The city of Damascus has long been seen as one of the greatest cultural cities of the Arab world. Today, however, despite no shortage of fine musicians, there are very few opportunities for performance. The complex rhythmic and melodic patterns of the old Andalusian repertoire has largely given way to the Egyptian style al-jeel music played on electric instruments.
George Wasoof is considered the biggest Syrian star of popular Arab song today, drawing as he does upon a mix of classic Egyptian song and Syrian and Levantine folk melodies.
The younger generation of performers in Damascus are represented by Nur Mahana and Mayada el Hennawy. While Mahana is known for pop sound of his music, Mayada combines Egyptian and Turkish influences with an instantly recognisable Syrian style.
Syria’s second city, Aleppo is also known as a hotbed of fine music, especially muwashshah (lit. Decorated), a form of sung poetry which draws on the Levantine mawlawi sufi ideology, as exemplified by Sabri Moudallal.
Another native of Aleppo is Sabah Fakhri, Syria’s major musical export to the Arab world, an artist best known for his performances of nagham al ams (melodies of the past), and his international tours.

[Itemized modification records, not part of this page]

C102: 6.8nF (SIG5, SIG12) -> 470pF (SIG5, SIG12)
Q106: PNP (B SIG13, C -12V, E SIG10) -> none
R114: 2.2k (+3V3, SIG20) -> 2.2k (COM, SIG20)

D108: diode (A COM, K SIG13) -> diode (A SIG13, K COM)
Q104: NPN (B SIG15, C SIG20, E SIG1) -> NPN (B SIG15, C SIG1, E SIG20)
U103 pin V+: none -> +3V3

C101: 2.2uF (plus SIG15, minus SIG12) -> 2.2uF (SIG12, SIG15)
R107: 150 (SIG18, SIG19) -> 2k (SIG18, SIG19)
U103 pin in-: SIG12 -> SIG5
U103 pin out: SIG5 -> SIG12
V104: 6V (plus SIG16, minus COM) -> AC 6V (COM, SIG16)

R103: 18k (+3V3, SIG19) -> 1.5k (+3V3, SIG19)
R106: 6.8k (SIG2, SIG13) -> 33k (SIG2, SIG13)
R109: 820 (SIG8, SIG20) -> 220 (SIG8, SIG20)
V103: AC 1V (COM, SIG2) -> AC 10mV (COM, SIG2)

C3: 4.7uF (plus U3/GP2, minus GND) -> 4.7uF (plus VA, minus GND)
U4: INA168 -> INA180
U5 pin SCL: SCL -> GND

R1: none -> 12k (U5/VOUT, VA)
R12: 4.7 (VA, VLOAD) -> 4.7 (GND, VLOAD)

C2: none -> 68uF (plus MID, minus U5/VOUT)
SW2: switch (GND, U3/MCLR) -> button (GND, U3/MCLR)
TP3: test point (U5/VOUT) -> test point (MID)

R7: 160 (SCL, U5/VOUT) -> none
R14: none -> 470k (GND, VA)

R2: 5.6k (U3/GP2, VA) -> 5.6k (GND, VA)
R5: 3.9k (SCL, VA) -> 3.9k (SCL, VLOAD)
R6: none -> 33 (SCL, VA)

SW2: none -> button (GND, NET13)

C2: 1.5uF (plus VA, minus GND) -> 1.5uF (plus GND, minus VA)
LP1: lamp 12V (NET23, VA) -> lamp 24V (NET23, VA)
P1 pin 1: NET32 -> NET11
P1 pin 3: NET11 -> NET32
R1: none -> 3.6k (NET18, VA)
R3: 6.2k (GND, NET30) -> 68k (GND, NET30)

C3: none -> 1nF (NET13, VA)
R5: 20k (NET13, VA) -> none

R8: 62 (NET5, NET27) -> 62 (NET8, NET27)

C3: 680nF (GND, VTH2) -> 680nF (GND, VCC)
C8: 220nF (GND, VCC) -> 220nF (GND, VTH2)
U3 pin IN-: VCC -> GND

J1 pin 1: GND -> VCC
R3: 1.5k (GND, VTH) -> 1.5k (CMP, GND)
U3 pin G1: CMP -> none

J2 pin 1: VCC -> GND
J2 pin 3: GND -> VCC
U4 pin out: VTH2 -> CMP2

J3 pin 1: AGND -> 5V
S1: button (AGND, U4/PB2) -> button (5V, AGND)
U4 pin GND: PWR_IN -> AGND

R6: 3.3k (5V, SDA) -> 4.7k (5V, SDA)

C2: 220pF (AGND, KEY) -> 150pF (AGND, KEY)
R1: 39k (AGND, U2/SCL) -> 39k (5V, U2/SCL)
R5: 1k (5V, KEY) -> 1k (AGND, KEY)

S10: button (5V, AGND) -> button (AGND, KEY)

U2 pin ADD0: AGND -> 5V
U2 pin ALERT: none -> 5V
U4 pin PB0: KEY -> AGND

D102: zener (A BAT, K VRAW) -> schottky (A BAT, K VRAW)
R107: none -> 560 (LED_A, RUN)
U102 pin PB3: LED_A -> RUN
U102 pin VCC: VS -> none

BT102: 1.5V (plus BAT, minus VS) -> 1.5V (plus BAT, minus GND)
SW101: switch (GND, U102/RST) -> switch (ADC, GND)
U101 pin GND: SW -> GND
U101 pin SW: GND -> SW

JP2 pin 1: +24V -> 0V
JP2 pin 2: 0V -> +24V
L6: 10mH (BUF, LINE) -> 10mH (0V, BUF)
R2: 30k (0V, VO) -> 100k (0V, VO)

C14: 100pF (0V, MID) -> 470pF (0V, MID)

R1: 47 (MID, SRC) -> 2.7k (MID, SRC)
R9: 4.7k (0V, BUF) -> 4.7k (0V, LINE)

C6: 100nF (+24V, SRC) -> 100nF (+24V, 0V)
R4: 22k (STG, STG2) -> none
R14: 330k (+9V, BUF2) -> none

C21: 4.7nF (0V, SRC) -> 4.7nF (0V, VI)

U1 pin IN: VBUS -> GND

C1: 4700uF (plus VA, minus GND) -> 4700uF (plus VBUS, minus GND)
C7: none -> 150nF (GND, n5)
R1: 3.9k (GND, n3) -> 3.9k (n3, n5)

The most prominent practitioner of Syrian classical music is French convert to Islam, Jalal Edinne (born Julien Weiss). Best known for his performences on the Arab zither, the qanum, he has recorded and toured extensively with Ensemble Al-Kindî, and the singers Sabri Moudallal and Sheikh Hamza Chakour.
Lebanon’s capital, Beirut, was known in the days following the Second World War as the ‘Paris of the Middle East’, producing numerous female singing stars such as Fairuz, Sabah, and Wadilh al-Safi, who sang and played the oud (a form of Arabic lute). Of these, the most prominent artist was Fairuz, who made her way from chorus singer to international solo singing star, best known for her interpretations of classical Arabic song.
Other prominent singers in the years following the civil war are Walid Tawfiq, who combines French and Arabic languages in his music, and Rageb Alama, a singer considered to belong more in the pop category than Classical Arab songs.
The primary influence on much Jordanian music is the Bedouin heritage of the people. A common form of music in this country is zajal, which consists of improvised poetry accompanied by mijwis or yaghulreedpipes or the single-stringed rabab. The young Bedu pop singer Omar Abdullat scored a rare homegrown hit with his patriotic “Hashemi, Hashemi”. His style owes as much to the Arabian Peninsula as to the Levant, a trait seen to relate to the nomadic nature of the Bedouin.
Considered by many to be the home of Arabic music, many of the most promising young players from all over the Middle East still come to study at the Baghdad Institute. In recent years, Iraq’s musical profile has been greatly enhanced by the European and American tours of virtuoso oud player, Munir Bashir. In addition to Arabic classical music, Iraq has produced numerous stars of Arabic popular music, the most prominent being Kazem al Saher, despite being forced to leave the country forcefully in the early 1990s.